_Available data_
§ §

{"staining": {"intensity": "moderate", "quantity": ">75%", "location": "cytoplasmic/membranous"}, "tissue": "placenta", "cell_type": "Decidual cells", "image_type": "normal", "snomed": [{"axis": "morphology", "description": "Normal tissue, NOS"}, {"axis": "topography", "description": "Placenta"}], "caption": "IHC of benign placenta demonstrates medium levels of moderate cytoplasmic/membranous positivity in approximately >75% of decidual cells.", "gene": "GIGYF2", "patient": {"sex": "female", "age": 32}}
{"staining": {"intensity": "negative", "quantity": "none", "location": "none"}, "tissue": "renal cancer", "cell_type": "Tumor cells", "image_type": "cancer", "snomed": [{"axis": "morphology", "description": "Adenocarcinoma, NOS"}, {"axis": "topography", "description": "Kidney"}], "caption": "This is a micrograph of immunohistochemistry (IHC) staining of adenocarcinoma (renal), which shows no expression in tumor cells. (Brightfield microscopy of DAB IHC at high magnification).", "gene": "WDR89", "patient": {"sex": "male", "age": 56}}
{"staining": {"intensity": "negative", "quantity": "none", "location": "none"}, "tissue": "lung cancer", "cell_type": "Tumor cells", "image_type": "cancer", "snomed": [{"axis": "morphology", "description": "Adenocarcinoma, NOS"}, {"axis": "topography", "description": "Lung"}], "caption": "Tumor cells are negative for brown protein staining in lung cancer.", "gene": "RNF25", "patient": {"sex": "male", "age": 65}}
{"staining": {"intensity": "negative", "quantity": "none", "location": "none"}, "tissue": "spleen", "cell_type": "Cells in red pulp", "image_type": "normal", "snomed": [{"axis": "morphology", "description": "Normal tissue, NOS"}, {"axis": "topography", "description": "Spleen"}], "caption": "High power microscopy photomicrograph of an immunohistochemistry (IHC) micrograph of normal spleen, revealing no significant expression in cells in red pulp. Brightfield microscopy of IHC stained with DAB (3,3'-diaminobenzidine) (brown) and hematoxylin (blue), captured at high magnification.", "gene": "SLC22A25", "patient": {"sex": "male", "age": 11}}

§ §

_What to do_
For every line in the listing above that contains "Adenocarcinoma", copy that line.

_Task result_
{"staining": {"intensity": "negative", "quantity": "none", "location": "none"}, "tissue": "renal cancer", "cell_type": "Tumor cells", "image_type": "cancer", "snomed": [{"axis": "morphology", "description": "Adenocarcinoma, NOS"}, {"axis": "topography", "description": "Kidney"}], "caption": "This is a micrograph of immunohistochemistry (IHC) staining of adenocarcinoma (renal), which shows no expression in tumor cells. (Brightfield microscopy of DAB IHC at high magnification).", "gene": "WDR89", "patient": {"sex": "male", "age": 56}}
{"staining": {"intensity": "negative", "quantity": "none", "location": "none"}, "tissue": "lung cancer", "cell_type": "Tumor cells", "image_type": "cancer", "snomed": [{"axis": "morphology", "description": "Adenocarcinoma, NOS"}, {"axis": "topography", "description": "Lung"}], "caption": "Tumor cells are negative for brown protein staining in lung cancer.", "gene": "RNF25", "patient": {"sex": "male", "age": 65}}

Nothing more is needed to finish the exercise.